Paweł Śpiewak, Direktor des Jüdischen Historischen Instituts, will mit der Ausstellung über die Rabbiner der Öffentlichkeit bislang kaum bekanntes Material präsentieren:
"Das Judentum in Polen hatte sein eigenes Gesicht, aber zugleich hatte es eine führende Stellung für ganz Europa. Hier in Polen gab es die meisten berühmten Rabbiner, hier wirkten die berühmtesten Interpreten des Talmuds und hier gab es die berühmtesten Talmudhochschulen, die Jeschivas.
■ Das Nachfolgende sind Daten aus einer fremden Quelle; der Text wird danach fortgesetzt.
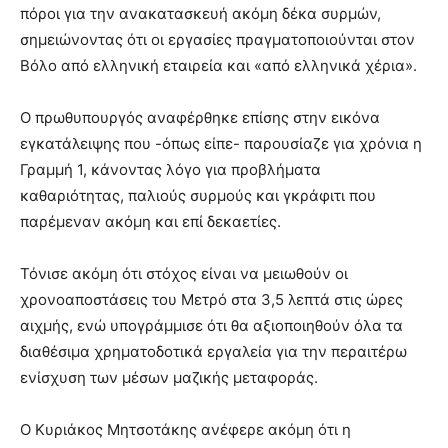
πόροι για την ανακατασκευή ακόμη δέκα συρμών,
σημειώνοντας ότι οι εργασίες πραγματοποιούνται στον
Βόλο από ελληνική εταιρεία και «από ελληνικά χέρια».
Ο πρωθυπουργός αναφέρθηκε επίσης στην εικόνα
εγκατάλειψης που -όπως είπε- παρουσίαζε για χρόνια η
Γραμμή 1, κάνοντας λόγο για προβλήματα
καθαριότητας, παλιούς συρμούς και γκράφιτι που
παρέμεναν ακόμη και επί δεκαετίες.
Τόνισε ακόμη ότι στόχος είναι να μειωθούν οι
χρονοαποστάσεις του Μετρό στα 3,5 λεπτά στις ώρες
αιχμής, ενώ υπογράμμισε ότι θα αξιοποιηθούν όλα τα
διαθέσιμα χρηματοδοτικά εργαλεία για την περαιτέρω
ενίσχυση των μέσων μαζικής μεταφοράς.
Ο Κυριάκος Μητσοτάκης ανέφερε ακόμη ότι η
Und das wollen wir zeigen."
Zur Geltung kommen in der Ausstellung Rabbiner der traditionellen orthodoxen Strömung des Judentums, die im 18. Jahrhundert aufkeimende mystische Frömmigkeitsbewegung der Chassidim, und die zahlreichen Reformbewegungen vor allem des 19. Jahrhunderts. Eine der Aufgaben der Rabbiner, durch ihr Wissen Ratschläge für einen Alltag im Einklang mit der jüdischen Religion zu geben, zieht sich durch alle Zeiten. Die Debatte um koschere, nach den Regeln des jüdischen Glaubens hergestellte Lebensmittel, scheint nicht nur in der Ausstellung auf, sie ist in diesen Tagen in Polen aktuell. Das polnische Verfassungstribunal hat das Schlachten von Tieren ohne Betäubung vor Kurzem als gesetzeswidrig erklärt. Tierschützer laufen Sturm gegen diese Form der rituellen Schlachtung, mit der übrigens polnische, nicht unbedingt jüdische Lebensmittelbetriebe viel Geld verdienen - besonders durch den Export. Noch einmal Paweł Śpiewak, Direktor des Jüdischen Historischen Instituts:
"Wenn von staatlichen Behörden und Teilen der Öffentlichkeit Druck ausgeübt wird, mit dem Argument, das sei Barbarei, dann werden damit die Fundamente der Religionsfreiheit angegriffen. Es gibt keine bürgerliche Freiheit, keine politische Freiheit ohne Religionsfreiheit. Wir müssen uns über die Hierarchie klar werden. Ist uns der Mensch der Nächste - oder ist es genauso das Tier?"